We’re standing on a train platform with our bikes. Dad has kicked into bearded sage mode, downloading the accumulated wisdom of the ages, and there’s no place for a 13-year-old boy to escape. I like to think there are plenty worse things to endure than my lessons of life and David has learned this is the rent he pays for quality time. Besides, once we scoot through my agenda, we can get down to discussions more germane to life’s essence, such as…

"How did kissing start? Who invented it?"

"Uhhhh…well, actually…your mother and me."

"Daaaad. You’re not old enough."

"We’re plenty old enough. Nobody was doing it before we started. Go ahead, ask around, you’ll see. Not only did we invent kissing, but anybody else who kisses is required to pay us five cents. Per kiss. Intellectual property rights."

[Note to readers: Taeko and I have never made a big deal out of royalty payments because we’re nice, but if we were to press the issue in court, some of you would be in very deep hock.]

Everywhere you go in Latin America people are standing on the street kissing – not little smacky-mouth kisses, but passionate, tonsil-groping, mutual strangulation kissing – tongues intertwined like fighting pythons. Two couples on the train platform are madly "sucking face," as David would term it. They stand at either end of the station – posted sentries, going at each other like vacuum cleaners.

The train came and we put our bikes on and rode downtown to the office. It was a holiday in honor of the Virgin Mary’s conception (Inmaculada Concepción de la Virgen) – December 8 seems a bit too close to Christmas, even for an immaculate conception but then the ways of God are mysteries aren’t they? It’s also a national holiday in Argentina. People here are not overly troubled by petty church and state separation issues. I like that in a country.

We piddled around the office a couple hours and then rode the bikes home, taking the scenic route along the Rio de la Plata. That’s the name the Spanish gave to this enormous tidal estuary where the Paraná River empties and makes Buenos Aires a port city. The Spanish named it to indicate a river where the silver is. Perhaps they were trying to attract settlers or maybe it was wishful thinking, because there was never any silver in the river. Manipulating place names to fool the crowds is a strategy that goes back at least to the Vikings and so-called Greenland.

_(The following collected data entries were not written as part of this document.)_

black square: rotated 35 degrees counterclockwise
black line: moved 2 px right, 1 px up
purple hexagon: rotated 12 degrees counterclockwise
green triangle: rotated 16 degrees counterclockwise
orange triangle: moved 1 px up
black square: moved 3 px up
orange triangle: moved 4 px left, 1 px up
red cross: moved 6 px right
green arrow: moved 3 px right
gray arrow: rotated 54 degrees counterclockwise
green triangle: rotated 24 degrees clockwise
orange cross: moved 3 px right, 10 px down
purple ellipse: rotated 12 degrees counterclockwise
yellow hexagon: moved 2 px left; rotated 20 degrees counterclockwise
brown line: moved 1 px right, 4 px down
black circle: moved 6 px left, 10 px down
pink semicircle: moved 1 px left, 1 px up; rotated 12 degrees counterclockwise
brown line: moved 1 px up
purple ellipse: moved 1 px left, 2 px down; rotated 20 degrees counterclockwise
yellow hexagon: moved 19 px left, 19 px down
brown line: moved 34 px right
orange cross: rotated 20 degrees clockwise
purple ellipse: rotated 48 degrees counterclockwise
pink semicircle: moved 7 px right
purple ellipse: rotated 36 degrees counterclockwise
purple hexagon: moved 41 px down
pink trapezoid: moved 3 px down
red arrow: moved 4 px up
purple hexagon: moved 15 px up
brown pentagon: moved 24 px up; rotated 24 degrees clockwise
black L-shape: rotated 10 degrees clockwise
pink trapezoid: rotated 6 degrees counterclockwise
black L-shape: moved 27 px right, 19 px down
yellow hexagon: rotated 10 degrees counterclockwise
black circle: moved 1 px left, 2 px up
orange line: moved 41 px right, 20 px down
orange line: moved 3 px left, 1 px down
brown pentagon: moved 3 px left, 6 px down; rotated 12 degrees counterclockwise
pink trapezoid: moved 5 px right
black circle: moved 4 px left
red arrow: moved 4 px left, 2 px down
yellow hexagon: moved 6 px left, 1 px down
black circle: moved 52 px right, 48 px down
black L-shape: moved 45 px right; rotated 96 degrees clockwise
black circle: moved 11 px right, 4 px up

As always the river bank was lined with people fishing, and lots and lots of people kissing – leaning against the balustrade kissing, or sitting on the benches kissing. One couple on rollerblades was kissing, obviously professionals; don’t try this at home.

The riverside seems to be a good place to come for kissing, but less so for fishing. In fact, after two years of riding along the river more or less frequently, I have never seen anyone catching a fish. Ever. Not only that, but I have never seen anyone with an already-caught fish. Logic dictates that someone must be catching something otherwise the banks would not be constantly lined with fisherpersons, as they always are, some tending four or five poles. I have come to the conclusion that these people are either meditating or they are waiting for someone to come kiss them. Either way, they are not fishing because fishing involves fish. The rules are very clear on this point.

The lovers, however, are bagging the legal limit.

A darkish man in his early 30s with a heavy black beard looks serenely over the railing, his pole and line dangling over the water. He is portly, more than portly; he is nearly as round as he is tall. He stares into the middle distance wearing the just-attained-enlightenment smile of the beatified, and beside him stands his woman. Her waifish gauntness, wispy blonde hair and pale complexion make her an exact physical opposite of him. Her arm snakes around his wide back as far as it will reach, and she too looks like she has died and gone to heaven. She and he are not talking, or even kissing. They are simply holding one another, fishing, meditating, drowning bait, loving, making peace, being together, stopping time.

I am shown once again that love really doesn’t care what you and I think. Eros is his own Rasputin, keeping his counsel within. Fishermen fish without fishing, a summer afternoon showers inordinate affection on a man and his son. And The Bird King loves whom The Bird King loves.